他不会给对方误会的机会,他会在电话里就讲清用意,他救人是为了打探徐鹤年的情报。

        他当惯了上位者,在姿色平庸的玩物面前,向来是扬着下巴的。

        可没等他的电话拨出去,他便撞到了不该看见的一幕。

        在球场更衣室里,门没关牢,留了三指宽的缝隙。门内传来了一阵衣物摩擦的沙沙声、热情洋溢的亲吻声、和似有似无的哼鸣声。

        陈卓屏住了呼吸,默不作声地窥探着。

        他看见了那个年轻人,软着半边身子,靠在舅舅的怀里,两手抓紧了裤线,闭着眼睛羞涩地接吻。
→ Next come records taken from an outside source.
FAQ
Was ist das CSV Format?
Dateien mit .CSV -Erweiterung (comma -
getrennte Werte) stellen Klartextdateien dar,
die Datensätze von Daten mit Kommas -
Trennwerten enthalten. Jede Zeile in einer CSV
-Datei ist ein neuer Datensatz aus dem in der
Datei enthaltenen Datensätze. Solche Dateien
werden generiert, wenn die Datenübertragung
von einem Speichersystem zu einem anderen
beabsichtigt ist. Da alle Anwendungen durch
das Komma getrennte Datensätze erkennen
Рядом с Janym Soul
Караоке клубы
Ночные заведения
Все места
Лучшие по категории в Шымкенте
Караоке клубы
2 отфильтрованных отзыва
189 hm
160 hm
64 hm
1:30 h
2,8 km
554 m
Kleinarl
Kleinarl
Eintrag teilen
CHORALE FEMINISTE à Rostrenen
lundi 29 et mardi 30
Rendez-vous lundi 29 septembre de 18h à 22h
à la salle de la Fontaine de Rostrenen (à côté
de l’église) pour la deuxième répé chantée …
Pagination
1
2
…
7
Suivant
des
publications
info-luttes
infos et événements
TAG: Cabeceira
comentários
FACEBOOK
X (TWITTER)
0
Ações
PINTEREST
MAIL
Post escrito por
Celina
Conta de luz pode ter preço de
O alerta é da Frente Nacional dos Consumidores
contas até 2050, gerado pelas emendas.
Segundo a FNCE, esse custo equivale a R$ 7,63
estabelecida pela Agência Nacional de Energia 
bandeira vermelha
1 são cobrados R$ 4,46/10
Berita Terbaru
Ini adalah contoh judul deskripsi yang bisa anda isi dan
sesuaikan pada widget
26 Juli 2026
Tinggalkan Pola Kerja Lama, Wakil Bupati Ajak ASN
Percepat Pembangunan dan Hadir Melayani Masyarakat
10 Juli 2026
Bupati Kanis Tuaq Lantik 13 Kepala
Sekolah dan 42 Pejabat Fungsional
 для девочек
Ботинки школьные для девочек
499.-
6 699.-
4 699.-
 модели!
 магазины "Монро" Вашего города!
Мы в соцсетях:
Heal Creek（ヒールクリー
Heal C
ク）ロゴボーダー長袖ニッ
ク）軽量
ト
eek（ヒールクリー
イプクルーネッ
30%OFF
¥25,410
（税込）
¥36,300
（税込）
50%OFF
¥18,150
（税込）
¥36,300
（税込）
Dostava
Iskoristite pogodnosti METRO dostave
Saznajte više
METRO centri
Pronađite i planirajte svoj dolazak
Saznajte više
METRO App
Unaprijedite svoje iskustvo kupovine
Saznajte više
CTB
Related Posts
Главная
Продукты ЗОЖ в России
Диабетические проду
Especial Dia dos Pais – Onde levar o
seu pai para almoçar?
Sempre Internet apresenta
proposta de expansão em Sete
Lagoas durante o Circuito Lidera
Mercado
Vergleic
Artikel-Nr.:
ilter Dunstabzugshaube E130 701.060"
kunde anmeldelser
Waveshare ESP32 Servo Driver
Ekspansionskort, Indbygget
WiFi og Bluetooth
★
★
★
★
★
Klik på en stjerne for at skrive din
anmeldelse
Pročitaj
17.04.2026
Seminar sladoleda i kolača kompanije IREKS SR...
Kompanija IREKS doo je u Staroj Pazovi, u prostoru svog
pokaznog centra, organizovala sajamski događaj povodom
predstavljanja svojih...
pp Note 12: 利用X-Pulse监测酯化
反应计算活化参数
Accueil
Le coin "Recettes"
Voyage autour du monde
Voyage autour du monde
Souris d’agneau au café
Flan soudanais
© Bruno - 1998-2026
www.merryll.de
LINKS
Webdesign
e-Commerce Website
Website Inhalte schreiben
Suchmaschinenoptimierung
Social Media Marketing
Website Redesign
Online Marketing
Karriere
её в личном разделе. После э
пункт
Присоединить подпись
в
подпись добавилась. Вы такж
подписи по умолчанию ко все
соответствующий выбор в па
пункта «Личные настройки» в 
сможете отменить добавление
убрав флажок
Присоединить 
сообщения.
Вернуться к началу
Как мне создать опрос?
        他吻得极投入,两颊晕红,又有些腼腆,似在被动承受着,从头到脚都透着拘谨,整个人仿佛要烧起来了。

        陆卓的心里被蓦地撞了一下。

        他知道徐鹤年想做什么,这几乎是男人的本能,徐鹤年的手在怀里那人身上乱揉着,他想哄这宝贝脱下衣衫,分开两腿,趴在他身下。

        那个年轻人也想配合,却颤抖得厉害,始终放不开,将头深深地埋进了舅舅的肩窝里。